Personal Choice Volume 2 No.45
- jeffpoet
- Mar 19
- 2 min read

A Peasant
Iago Prytherch his name, though, be it allowed,
Just an ordinary man of the bald Welsh hills,
Who pens a few sheep in a gap of cloud.
Docking mangels, chipping the green skin *
From the yellow bones with a half-witted grin
Of satisfaction, or churning the crude earth
To a stiff sea of clods that glint in the wind—
So are his days spent, his spittled mirth
Rarer than the sun that cracks the cheeks
Of the gaunt sky perhaps once in a week.
And then at night see him fixed in his chair
Motionless, except when he leans to gob in the fire.
There is something frightening in the vacancy of his mind.
His clothes, sour with years of sweat
And animal contact, shock the refined,
But affected, sense with their stark naturalness.
Yet this is your prototype, who, season by season
Against siege of rain and the wind's attrition,
Preserves his stock, an impregnable fortress
Not to be stormed, even in death's confusion.
Remember him, then, for he, too, is a winner of wars,
Enduring like a tree under the curious stars.
R.S. Thomas
*Mangel – an ancient root vegetable popular in Wales related to the beet family.
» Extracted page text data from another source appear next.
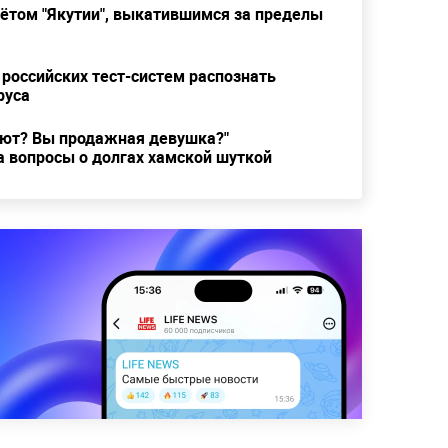
лётом "Якутии", выкатившимся за пределы
 российских тест-систем распознать
руса
суют? Вы продажная девушка?"
а вопросы о долгах хамской шуткой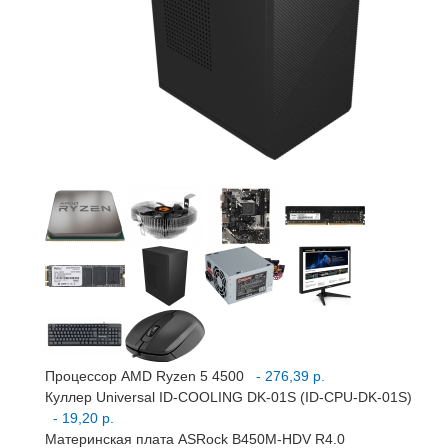
Процессор AMD Ryzen 5 4500
- 276,39 р.
Куллер Universal ID-COOLING DK-01S (ID-CPU-DK-01S)
- 19,20 р.
Материнская плата ASRock B450M-HDV R4.0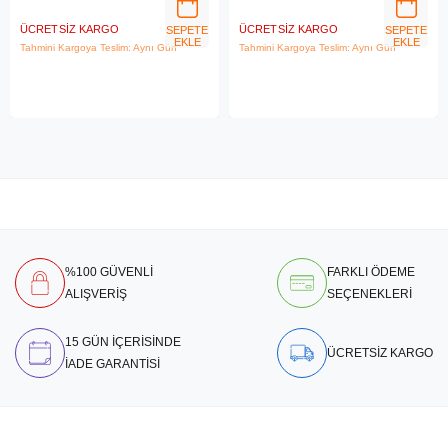
Bilgisayar
ÜCRETSIZ KARGO
ÜCRETSIZ KARGO
SEPETE
SEPETE
EKLE
EKLE
Tahmini Kargoya Teslim: Aynı Gün
Tahmini Kargoya Teslim: Aynı Gün
%100 GÜVENLİ
FARKLI ÖDEME
ALIŞVERİŞ
SEÇENEKLERİ
15 GÜN İÇERİSİNDE
ÜCRETSİZ KARGO
İADE GARANTİSİ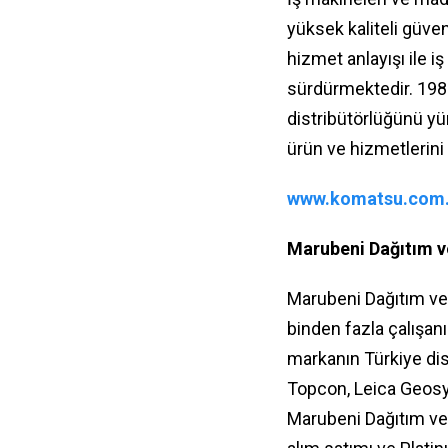
yüksek kaliteli güve
hizmet anlayışı ile i
sürdürmektedir. 1983
distribütörlüğünü yü
ürün ve hizmetlerini
www.komatsu.com.
Marubeni Dağıtım v
Marubeni Dağıtım ve 
binden fazla çalışan
markanın Türkiye di
Topcon, Leica Geosy
Marubeni Dağıtım ve S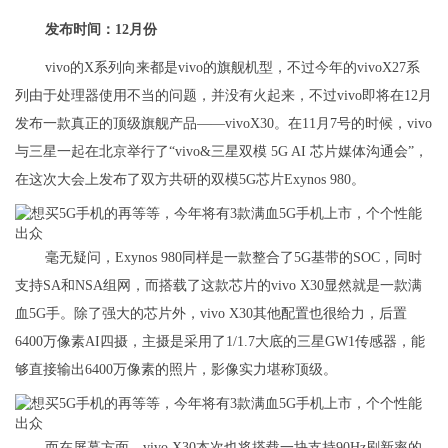
发布时间：12月份
vivo的X系列向来都是vivo的旗舰机型，不过今年的vivoX27系
列由于处理器使用不当的问题，并没有火起来，不过vivo即将在12月
发布一款真正的顶级旗舰产品——vivoX30。在11月7号的时候，vivo
与三星一起在北京举行了“vivo&三星双模 5G AI 芯片媒体沟通会”，
在这次大会上发布了双方共研的双模5G芯片Exynos 980。
毫无疑问，Exynos 980同样是一款整合了5G基带的SOC，同时
支持SA和NSA组网，而搭载了这款芯片的vivo X30显然就是一款满
血5G手。除了强大的芯片外，vivo X30其他配置也很给力，后置
6400万像素AI四摄，主摄是采用了1/1.7大底的三星GW1传感器，能
够直接输出6400万像素的照片，影像实力堪称顶级。
而在屏幕方面，vivo X30本次也将搭载一块支持90Hz刷新率的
Ronald Stuart Thomas (1913 - 2000) was a Welsh poet and Anglican clergyman, noted for his nationalism, spirituality and deep dislike of the anglicization of Wales. He was one of the most famous Welsh poets. In 1955, John Betjeman, in his introduction to the first collection of Thomas’s poetry to be produced by a major publisher, Song at the Year's Turning, predicted that Thomas would be remembered long after Betjeman himself was forgotten. Professor M. Wynn Thomas said: ‘He was the Aleksandr Solzhenitsyn of Wales because he was such a troubler of the Welsh conscience. He was one of the major English language and European poets of the 20th century.’